== Your tasks ==
(1) According to the excerpt on string signatures, which signature series do all string-matching signatures fall into?
(2) Summarize the excerpt on string signatures in two sentences.
(3) Extend the excerpt on string signatures, picking up right after its last line.

== Source extract ==
■ ■ ■
String signatures are used to detect text strings within the TCP/IP packets. You can determine and configure the strings that should be detected. String signatures trigger an alarm whenever the configured string is matched using a standard regular expression-matching algorithm. All string-matching signatures fall into the 8000 signature series.
Whenever a string signature is matched, an alarm is generated with a signature ID of 8000. The string subsignature is used to identify which string was matched by the sensor. When you want to configure a string signature, you must also define the subsignature used to specify the string that was matched. For example, you can create a string signature used to search for the string “root,” and then configure this signature with a subsignature ID of 11000. When this string is matched, the signature ID will be 8000, with a sub-ID of 11000. Based on this information, you can determine which string your network sensor matched. Some predefined signature series 8000 are configured on your network sensors:
Telnet-/etc/shadow (ID 8000, SubID 2302)
Rlogin + + (ID 8000, SubID 51303)
■ ■ ■
== Provided data ==
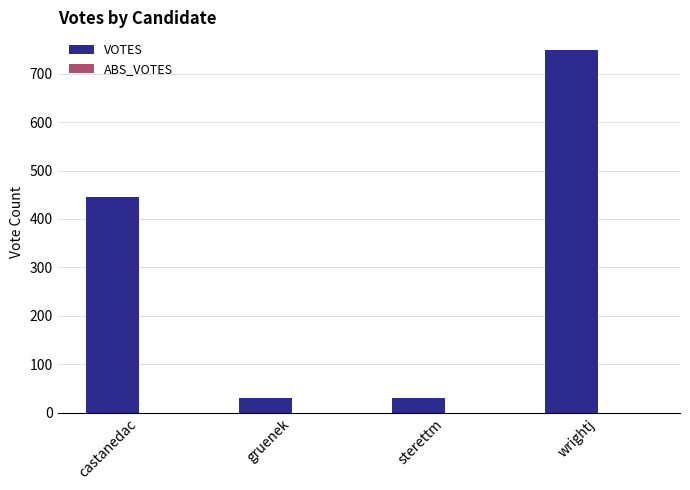

The chart shows a value of 748 at wrightj. True or false?

True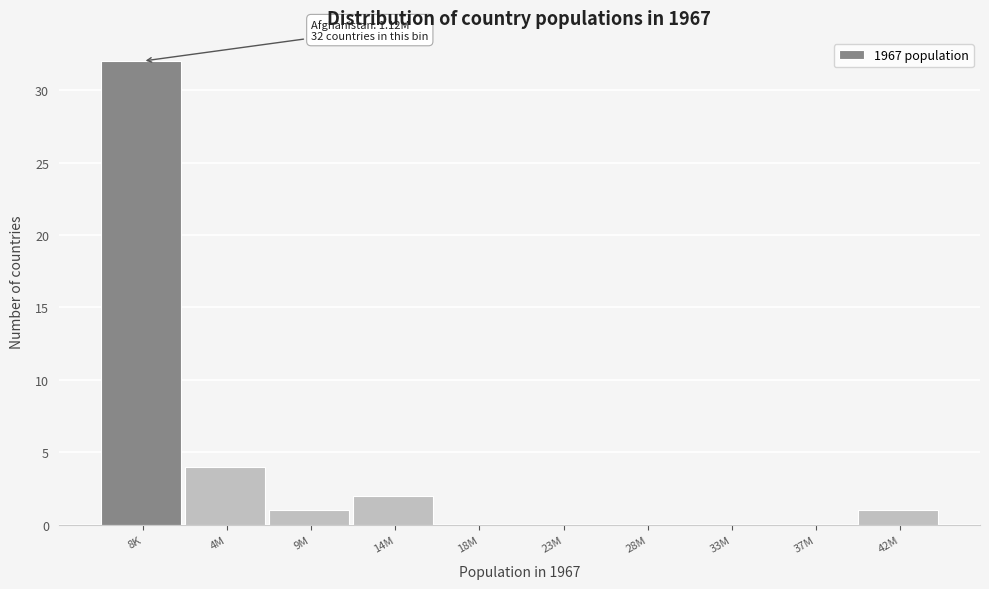

Reading right to left, list all the values displayed in this chart.

42M=1	37M=0	33M=0	28M=0	23M=0	18M=0	14M=2	9M=1	4M=4	8K=32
■ ■ ■
== Exercise responses ==
(1) The 8000 signature series.

(2) String signatures detect configured text strings within TCP/IP packets and trigger an alarm when a string is matched using a standard regular expression-matching algorithm. Every match generates an alarm with signature ID 8000 plus a subsignature ID that identifies which string was matched, and some of these signatures come predefined on network sensors.

(3)
If you receive an alarm on your CSPM host with a signature ID of 8000, you know a string signature was matched. By examining the SubID, you can determine which string was matched.
Cisco routers can be configured with access control lists (ACLs) to block traffic that violates defined security policies. If configured to do so, the router can log information anytime an ACL denies traffic into or out of the network. This logged data can then be sent in real time to a SYSLOG server or a sensor. The sensor can monitor this SYSLOG information and generate alarms whenever the ACL is forced to block suspicious traffic. Access control signature types belong to the signature series 10000. All alarms triggered by router ACLs will have a signature ID of 10000. The subsignature ID is used to differentiate the ACL that generated the SYSLOG message.
The signature severity represents the probability that the matched signature represents a real and immediate security threat to your systems and network. Each signature has a default severity assigned to it by Cisco security engineers and these default severities are normally adequate for most network environments.
While each signature already has an assigned severity, this is a configurable parameter and can be changed by security personnel. The three severity levels are low, medium, and high. The severity is based on the alarm level. Alarms can be assigned an alarm level of one to five. Table 26-2 shows how the alarm levels match the alarm severities.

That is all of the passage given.